One Orlando Alliance Executive Director Jennifer Foster echoed Kolbert’s sentiments in a statement when the petition was first launched.

“The health and welfare of Orange County’s LGBTQ+ youth are a top priority of One Orlando Alliance. Coming out remains one of the most emotionally challenging decisions in a LGBTQ+ person’s life, often leading to rejection and depression,” Foster said. “For many, especially our youth, acceptance is a matter of life or death. In order to realize a safe and inclusive community for all, we must do away with the harmful practice of conversion therapy.”

Horror stories about LGBTQ youth being sent to camps and therapists that use sleep deprivation, starvation and electric shock therapy have come to light in recent years. They have led to suicide rates being eight times higher in those children forced to go through conversion therapy.
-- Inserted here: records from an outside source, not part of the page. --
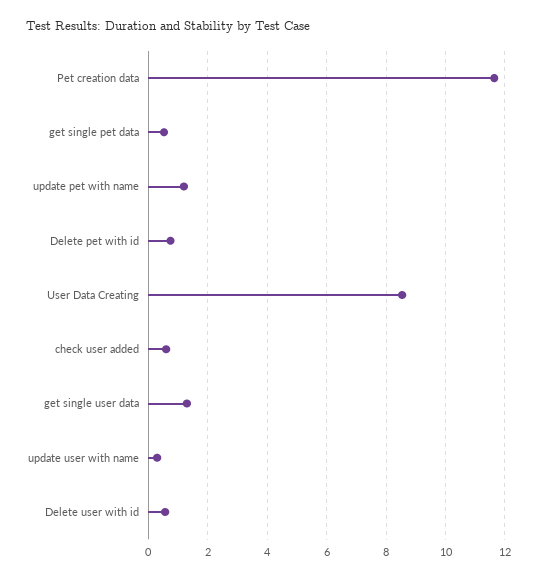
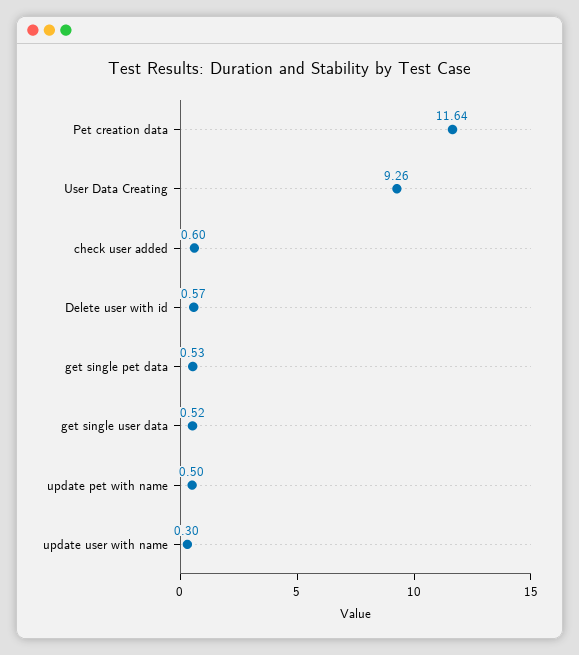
  {
    "Pet creation data": 11.64,
    "get single pet data": 0.53,
-   "update pet with name": 1.25,
+   "update pet with name": 0.5,
-   "Delete pet with id": 0.75,
-   "User Data Creating": 8.5,
+   "User Data Creating": 9.26,
    "check user added": 0.6,
-   "get single user data": 1.25,
+   "get single user data": 0.52,
    "update user with name": 0.3,
    "Delete user with id": 0.57
  }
“Rates skyrocket when a young person is told that they can’t be who they are or that society will not accept them for who they are,” says Zebra Coalition Executive Director Heather Wilkie. “There are higher rates of depression and anxiety in LGBTQ adults who received reparative therapy in their youth.”

These higher rates of suicide and mental health issues have led 18 states to outright ban the practice of conversion therapy. While Florida has no statewide ban, it currently has 21 bans in different cities, counties and municipalities; unfortunately none of those bans are in Central Florida.

“We chose to go countywide instead of municipality by municipality so it all would be blanketed by the ban,” Rollings says, “and the support we have had on this is amazing. We have a list of faith-based groups, churches, elected officials and local groups behind this ban.”

Supporters of the ban will hold a rally at Stonewall Bar in Orlando on Aug. 15 from 5:30- 8:30 p.m. to help build more local support for this issue. The event will feature a collection of guest speakers including survivors of conversion therapy, as well as Exodus International’s former president Alan Chambers and former vice-president of Randy Thomas.

“Having those two at the rally is huge,” says Wilkie. “There are still organizations that came out of that movement and are still practicing, so it is huge that people like that are now speaking out against it and saying ‘We were wrong’ and continue to speak out on our behalf.”

The petition to ban conversion therapy will be presented to the Orange County Commission on Sept. 10. To add your signature, visit ConvertToLove.org.